Would you return each record that follows word for word, without its pictures?

......

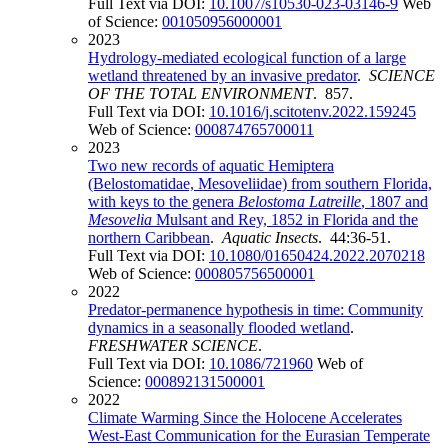
Full Text via DOI:
10.1007/s10530-023-03146-9
Web
of Science:
001050956000001
2023
Hydrology-mediated ecological function of a large
wetland threatened by an invasive predator
.
SCIENCE
OF THE TOTAL ENVIRONMENT
. 857.
Full Text via DOI:
10.1016/j.scitotenv.2022.159245
Web of Science:
000874765700011
2023
Two new records of aquatic Hemiptera
(Belostomatidae, Mesoveliidae) from southern Florida,
with keys to the genera
Belostoma Latreille
, 1807 and
Mesovelia
Mulsant and Rey, 1852 in Florida and the
northern Caribbean
.
Aquatic Insects
. 44:36-51.
Full Text via DOI:
10.1080/01650424.2022.2070218
Web of Science:
000805756500001
2022
Predator-permanence hypothesis in time: Community
dynamics in a seasonally flooded wetland
.
FRESHWATER SCIENCE
.
Full Text via DOI:
10.1086/721960
Web of
Science:
000892131500001
2022
Climate Warming Since the Holocene Accelerates
West-East Communication for the Eurasian Temperate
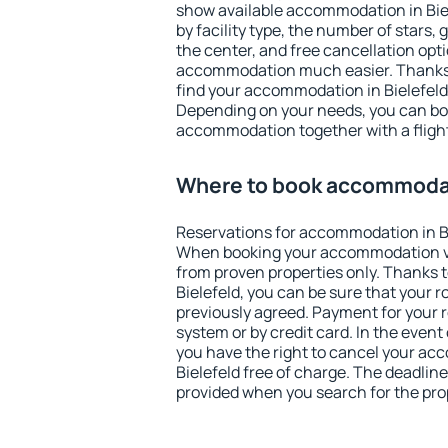
show available accommodation in Biele
by facility type, the number of stars,
the center, and free cancellation opt
accommodation much easier. Thanks to
find your accommodation in Bielefeld 
Depending on your needs, you can b
accommodation together with a flight
Where to book accommodati
Reservations for accommodation in Bi
When booking your accommodation v
from proven properties only. Thanks to 
Bielefeld, you can be sure that your 
previously agreed. Payment for your
system or by credit card. In the event 
you have the right to cancel your ac
Bielefeld free of charge. The deadline 
provided when you search for the pro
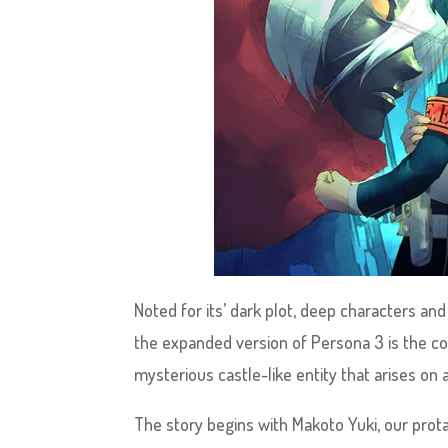
Noted for its’ dark plot, deep characters an
the expanded version of Persona 3 is the comp
mysterious castle-like entity that arises on
The story begins with Makoto Yuki, our pro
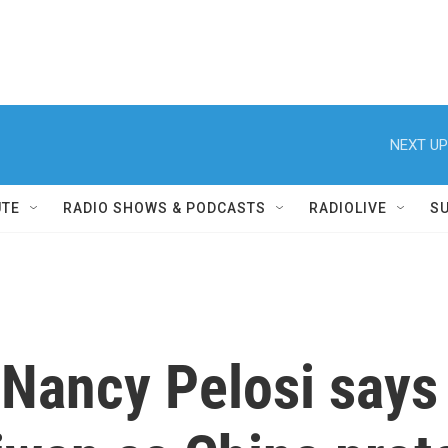
NEXT UP
UTE
RADIO SHOWS & PODCASTS
RADIOLIVE
S
ancy Pelosi says t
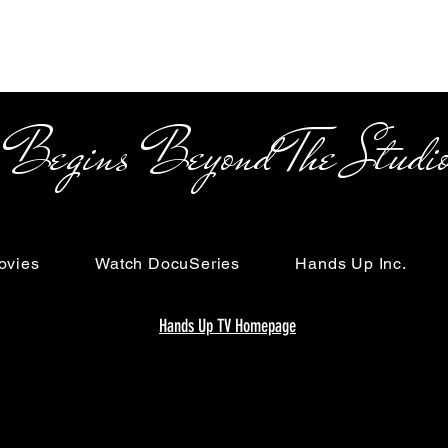
s Beyond The Studi
ovies
Watch DocuSeries
Hands Up Inc.
Hands Up TV Homepage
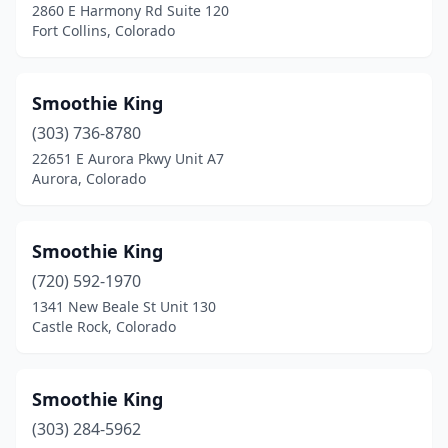
2860 E Harmony Rd Suite 120
Fort Collins, Colorado
Smoothie King
(303) 736-8780
22651 E Aurora Pkwy Unit A7
Aurora, Colorado
Smoothie King
(720) 592-1970
1341 New Beale St Unit 130
Castle Rock, Colorado
Smoothie King
(303) 284-5962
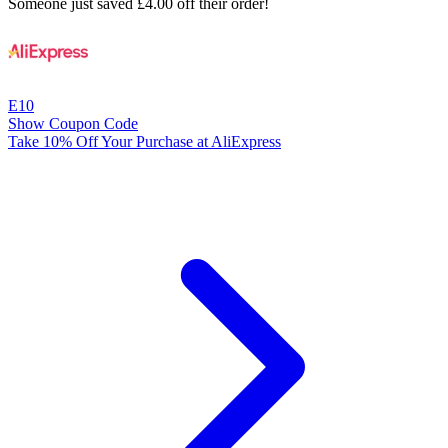
Someone just saved £4.00 off their order!
E10
Show Coupon Code
Take 10% Off Your Purchase at AliExpress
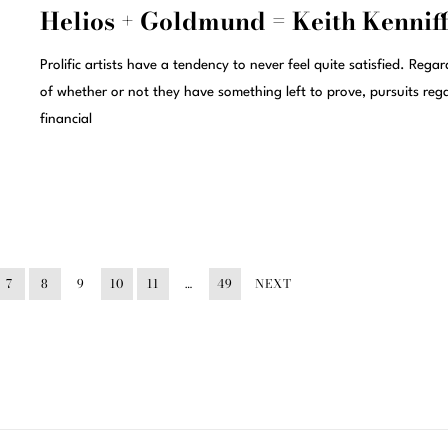
Helios + Goldmund = Keith Kennif
Prolific artists have a tendency to never feel quite satisfied. Regar
of whether or not they have something left to prove, pursuits reg
financial
7
8
9
10
11
…
49
NEXT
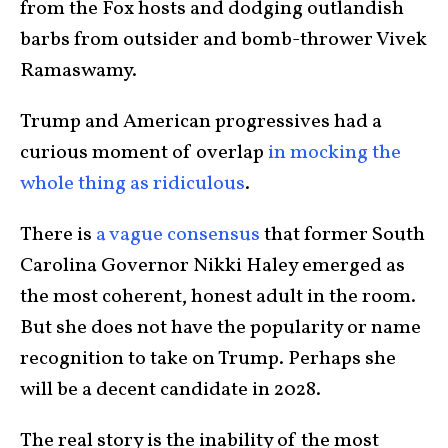
from the Fox hosts and dodging outlandish
barbs from outsider and bomb-thrower Vivek
Ramaswamy.
Trump and American progressives had a
curious moment of overlap
in mocking the
whole thing as ridiculous
.
There is
a vague consensus
that former South
Carolina Governor Nikki Haley emerged as
the most coherent, honest adult in the room.
But she does not have the popularity or name
recognition to take on Trump. Perhaps she
will be a decent candidate in 2028.
The real story is the inability of the most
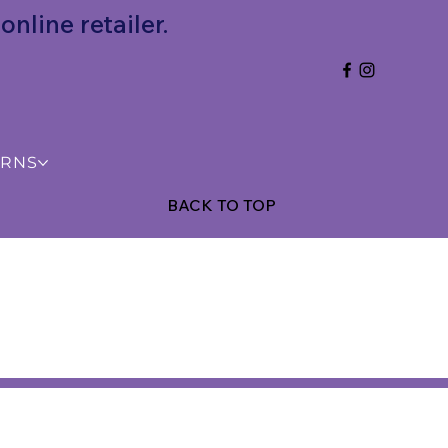
nline retailer.
URNS
BACK TO TOP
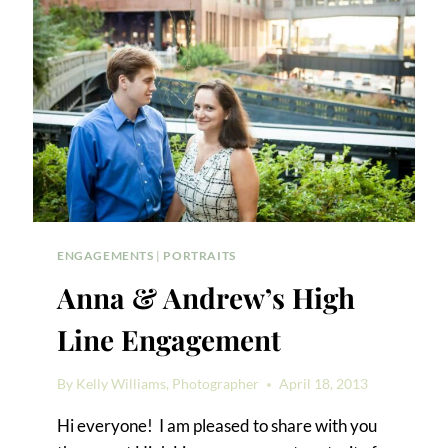
PHOTOS
ENGAGEMENTS
|
PORTRAITS
Anna & Andrew’s High
Line Engagement
By
Kelly Williams, Photographer
April 18, 2013
Hi everyone! I am pleased to share with you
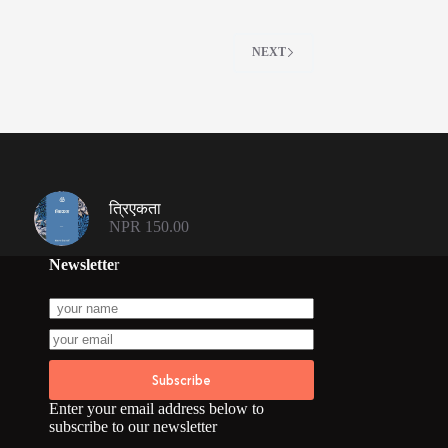
NEXT
त्रिएकता
NPR
150.00
Newslette
r
Subscribe
Enter your email address below to
subscribe to our newsletter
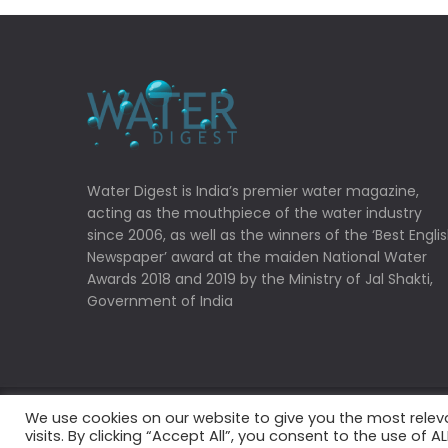
Water Digest is India’s premier water magazine,
acting as the mouthpiece of the water industry
since 2006, as well as the winners of the ‘Best Engli
Newspaper’ award at the maiden National Water
Awards 2018 and 2019 by the Ministry of Jal Shakti,
Government of India
We use cookies on our website to give you the most rele
Copyrights © 2022 Water Digest. All Rights Reserved
visits. By clicking “Accept All”, you consent to the use of 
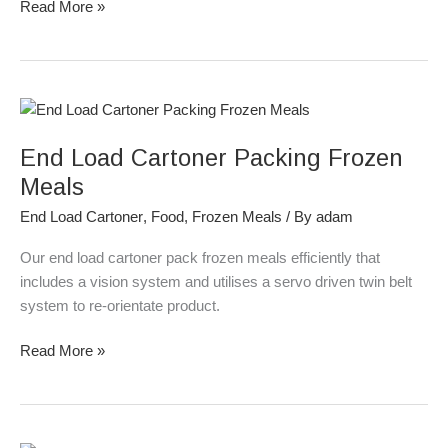
Read More »
End
Load
End Load Cartoner Packing Frozen
Cartoner
Packing
Meals
Frozen
End Load Cartoner
,
Food
,
Frozen Meals
/ By
adam
Meals
Our end load cartoner pack frozen meals efficiently that
includes a vision system and utilises a servo driven twin belt
system to re-orientate product.
Read More »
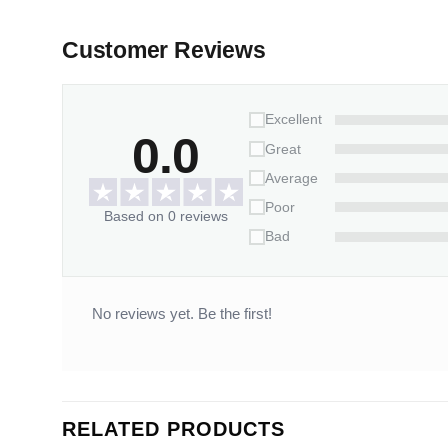
Customer Reviews
Excellent
0.0
Great
Average
Poor
Based on 0 reviews
Bad
No reviews yet. Be the first!
RELATED PRODUCTS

......

- [Answer area]:
Full Text via DOI:
10.1007/s10530-023-03146-9
Web
of Science:
001050956000001
2023
Hydrology-mediated ecological function of a large
wetland threatened by an invasive predator
.
SCIENCE
OF THE TOTAL ENVIRONMENT
. 857.
Full Text via DOI:
10.1016/j.scitotenv.2022.159245
Web of Science:
000874765700011
2023
Two new records of aquatic Hemiptera
(Belostomatidae, Mesoveliidae) from southern Florida,
with keys to the genera
Belostoma Latreille
, 1807 and
Mesovelia
Mulsant and Rey, 1852 in Florida and the
northern Caribbean
.
Aquatic Insects
. 44:36-51.
Full Text via DOI:
10.1080/01650424.2022.2070218
Web of Science:
000805756500001
2022
Predator-permanence hypothesis in time: Community
dynamics in a seasonally flooded wetland
.
FRESHWATER SCIENCE
.
Full Text via DOI:
10.1086/721960
Web of
Science:
000892131500001
2022
Climate Warming Since the Holocene Accelerates
West-East Communication for the Eurasian Temperate
show available accommodation in Biele
by facility type, the number of stars,
the center, and free cancellation opt
accommodation much easier. Thanks to
find your accommodation in Bielefeld 
Depending on your needs, you can b
accommodation together with a flight
Where to book accommodati
Reservations for accommodation in Bi
When booking your accommodation v
from proven properties only. Thanks to 
Bielefeld, you can be sure that your 
previously agreed. Payment for your
system or by credit card. In the event 
you have the right to cancel your ac
Bielefeld free of charge. The deadline 
provided when you search for the pro
Noted for its’ dark plot, deep characters an
the expanded version of Persona 3 is the comp
mysterious castle-like entity that arises on
The story begins with Makoto Yuki, our pro
NEXT UP
UTE
RADIO SHOWS & PODCASTS
RADIOLIVE
S
ancy Pelosi says t
s Beyond The Studi
ovies
Watch DocuSeries
Hands Up Inc.
Hands Up TV Homepage
2860 E Harmony Rd Suite 120
Fort Collins, Colorado
Smoothie King
(303) 736-8780
22651 E Aurora Pkwy Unit A7
Aurora, Colorado
Smoothie King
(720) 592-1970
1341 New Beale St Unit 130
Castle Rock, Colorado
Smoothie King
(303) 284-5962
Someone just saved £4.00 off their order!
E10
Show Coupon Code
Take 10% Off Your Purchase at AliExpress
Helios + Goldmund = Keith Kennif
Prolific artists have a tendency to never feel quite satisfied. Regar
of whether or not they have something left to prove, pursuits reg
financial
7
8
9
10
11
…
49
NEXT
from the Fox hosts and dodging outlandish
barbs from outsider and bomb-thrower Vivek
Ramaswamy.
Trump and American progressives had a
curious moment of overlap
in mocking the
whole thing as ridiculous
.
There is
a vague consensus
that former South
Carolina Governor Nikki Haley emerged as
the most coherent, honest adult in the room.
But she does not have the popularity or name
recognition to take on Trump. Perhaps she
will be a decent candidate in 2028.
The real story is the inability of the most
nline retailer.
URNS
BACK TO TOP
PHOTOS
ENGAGEMENTS
|
PORTRAITS
Anna & Andrew’s High
Line Engagement
By
Kelly Williams, Photographer
April 18, 2013
Hi everyone! I am pleased to share with you
NEXT
त्रिएकता
NPR
150.00
Newslette
r
Subscribe
Enter your email address below to
subscribe to our newsletter
Water Digest is India’s premier water magazine,
acting as the mouthpiece of the water industry
since 2006, as well as the winners of the ‘Best Engli
Newspaper’ award at the maiden National Water
Awards 2018 and 2019 by the Ministry of Jal Shakti,
Government of India
We use cookies on our website to give you the most rele
Copyrights © 2022 Water Digest. All Rights Reserved
visits. By clicking “Accept All”, you consent to the use of 
Read More »
End
Load
End Load Cartoner Packing Frozen
Cartoner
Packing
Meals
Frozen
End Load Cartoner
,
Food
,
Frozen Meals
/ By
adam
Meals
Our end load cartoner pack frozen meals efficiently that
includes a vision system and utilises a servo driven twin belt
system to re-orientate product.
Read More »
Customer Reviews
Excellent
0.0
Great
Average
Poor
Based on 0 reviews
Bad
No reviews yet. Be the first!
RELATED PRODUCTS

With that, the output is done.